An international team of researchers have identified the mud volcanoes at Isua in southwest Greenland as a possible birthplace for life on Earth by studying 3.8 billion-year-old formations.

According to the study which was published this week in the Proceedings of the National Academy of Sciences, almost four billion years ago these volcanoes released chemical elements which are indispensable to the formation of the first biomolecules which created an environment that met all the requirements for the emergence of life.

The scientists focused their studies on serpentinites from Isua which dated back some 3.8 billion years.
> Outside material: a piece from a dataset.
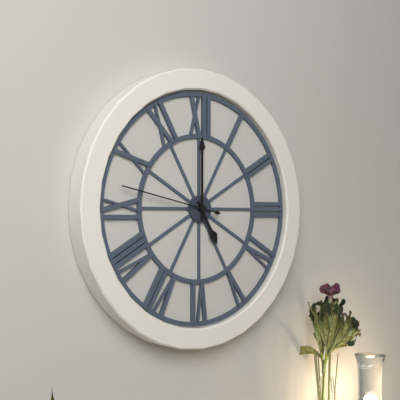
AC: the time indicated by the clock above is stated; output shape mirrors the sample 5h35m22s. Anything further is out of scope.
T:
5h00m47s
Using isotopes of zinc as indicators of the basic or acid nature of an environment, the researchers were able to highlight the basic character of the thermal fluids that permeated the Isua serpentinites, demonstrating that these minerals formed a favorable environment for amino-acid stabilization.

Comparing these serpentinites with recent equivalents from the mid-oceanic ridge of the Artic Ocean, the Alps and Mexico, the researchers found out that the Isua rocks are markedly depleted in heavy isotopes of zinc compared to the latter whereas their zinc is isotopically similar to that from mud volcanoes of the Marianas Trench.
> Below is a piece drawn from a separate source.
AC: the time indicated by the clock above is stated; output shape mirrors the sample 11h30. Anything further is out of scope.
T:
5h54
Nearly four billion years ago, at a time when the continents only occupied a very small part of the surface area of the globe, the oceanic crust of Isua was permeated by basic hydrothermal fluids, rich in carbonates, and at temperatures ranging from 100 to 300°C. Phosphorus, another indispensable element to life, is abundant in environments where serpentinization takes place.

According to the researchers, as this process generates mud volcanoes, all the necessary conditions were gathered at Isua for organic molecules to form and be stable. The mud volcanoes at Isua thus represent a particularly favorable setting for the emergence of primitive terrestrial life.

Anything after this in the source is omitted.